### Work item
Begin your copy at the line that contains "potted plant: none [90,61,156,183]" and carry it on, exactly, to the last line of the material below.

>>>

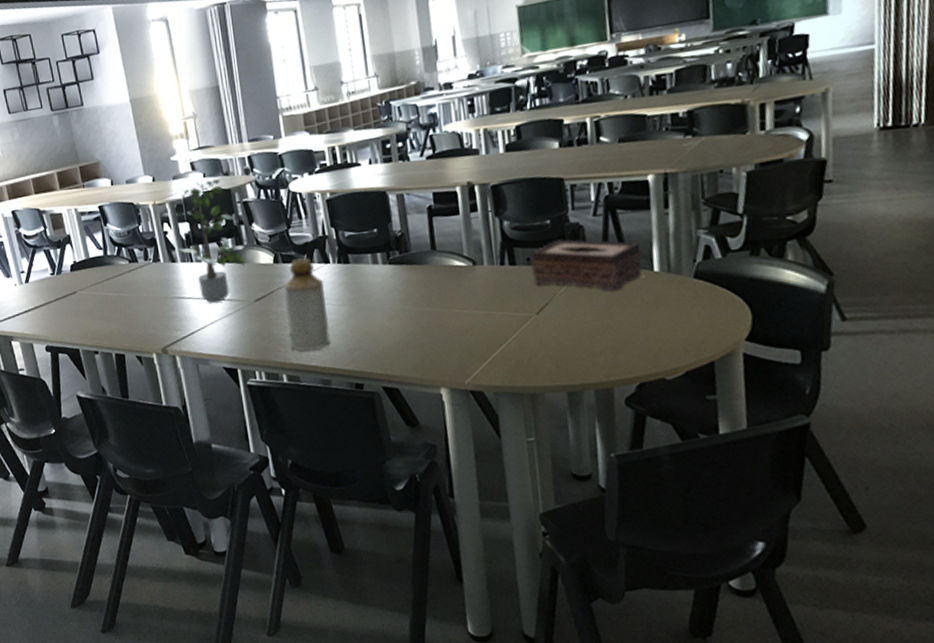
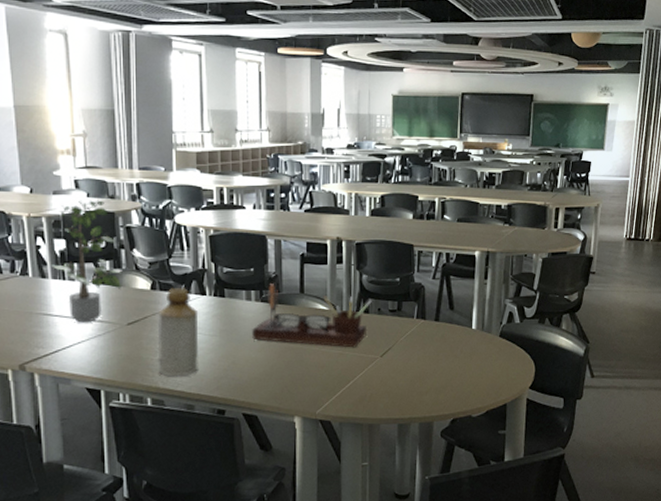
desk organizer: none [382,243,519,308] -> present [252,284,372,348]
tissue box: present [530,239,643,291] -> none [380,295,465,342]

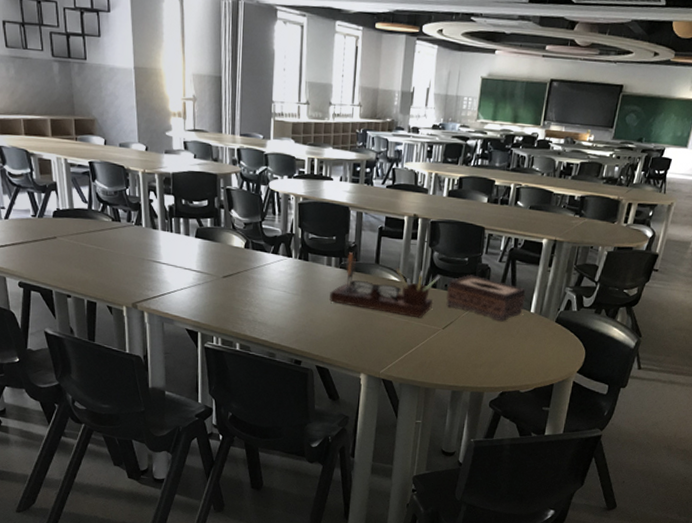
potted plant: present [52,197,122,323] -> none [161,159,221,272]
bottle: present [157,288,199,377] -> none [246,248,284,328]
tissue box: none [380,295,465,342] -> present [446,274,526,322]

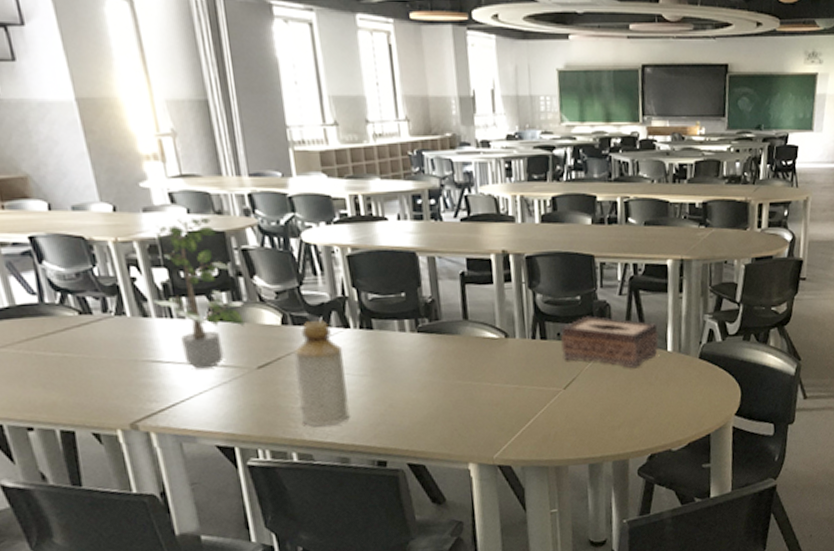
potted plant: none [161,159,221,272] -> present [153,213,245,369]
bottle: none [246,248,284,328] -> present [294,320,350,427]
desk organizer: present [330,252,440,319] -> none [410,310,550,382]

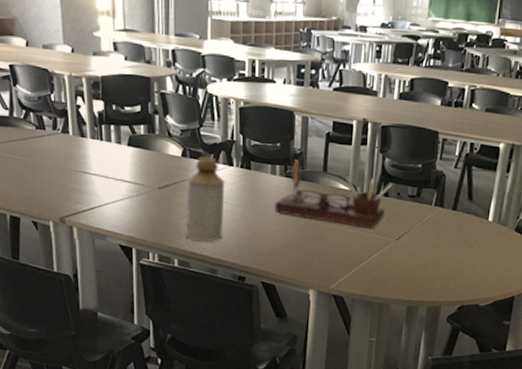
potted plant: present [153,213,245,369] -> none [90,61,156,183]
desk organizer: none [410,310,550,382] -> present [275,160,393,229]
tissue box: present [560,316,659,369] -> none [399,182,483,232]

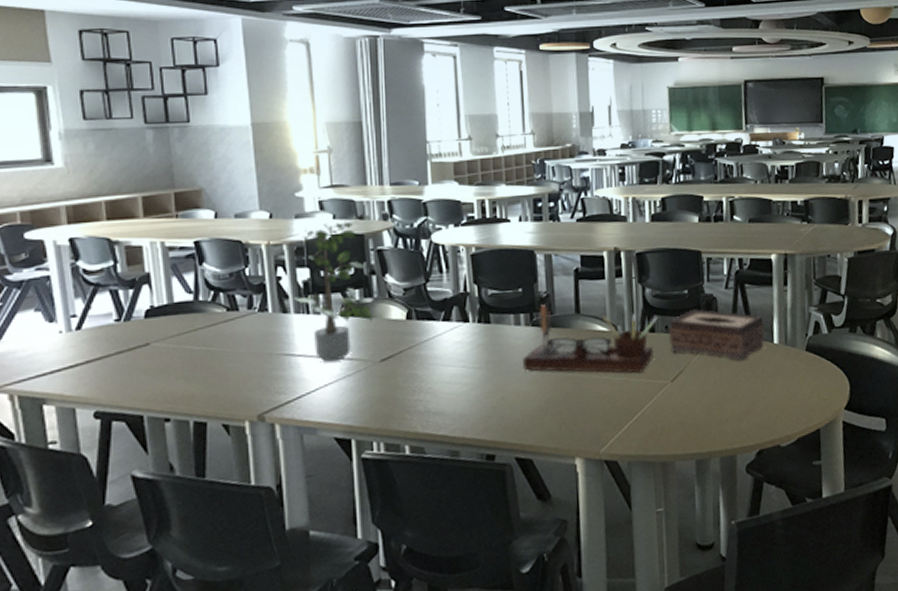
potted plant: none [90,61,156,183] -> present [294,219,374,362]
bottle: present [185,157,225,242] -> none [415,315,463,420]
tissue box: none [399,182,483,232] -> present [668,309,765,361]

<<<

### Solved exercise
potted plant: none [90,61,156,183] -> present [294,219,374,362]
bottle: present [185,157,225,242] -> none [415,315,463,420]
tissue box: none [399,182,483,232] -> present [668,309,765,361]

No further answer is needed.